Edwards finally released a statement (full text here) this morning admitting to the paternity of Quinn Hunter, sparking a flurry of headlines gleefully overusing the phrase "love child". Edwards now faces a grand jury investigation on the charge of using campaign money to keep Hunter quiet.
And the very last of our douchey senators today is Oklahoma Republican James Inhofe, who thinks white people are too special to have to go through airport security.

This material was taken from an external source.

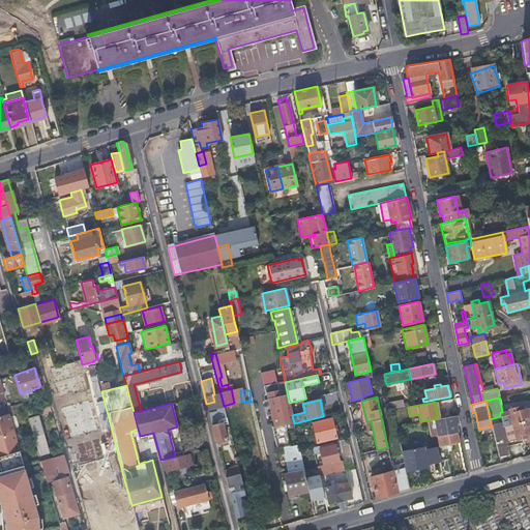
[(49,405),(38,408),(40,414),(50,411),(49,405)]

Sen. Inhofe: "A terr'ist is a terr'ist. That's what they do for a living, they kill people. And I'm, for one, I know it's not politically correct to say it, but I believe in racial and ethnic profiling. I think if you're looking at people getting on an airplane, and you have X amount of resources to get into it, you need to get at the targets, not my wife. And I just think it's something that should be looked into, the statement that's been made is probably 90 percent true, with some exceptions like the Murrah Federal Office Building in my state of Oklahoma. Those - they were not Muslims, they were not Middle Easterners. But when you hear that not all Middle Easterners or Muslims between the ages of 20 and 35 are terr'ists, but all terr'ists are Muslims or Middle Easterners between the ages of 20 and 35, that's by and large true."
This speech, by the way, was the latter part of Inhofe's criticism of airport security's failure to catch "Christmas Bomber" Umar Farouk Abdulmutallab. Just to clarify, Abdulmutallab is from Nigeria, which is not in the Middle East. He is a Muslim though, so I guess in Inhofe's book, it's pretty much the same thing.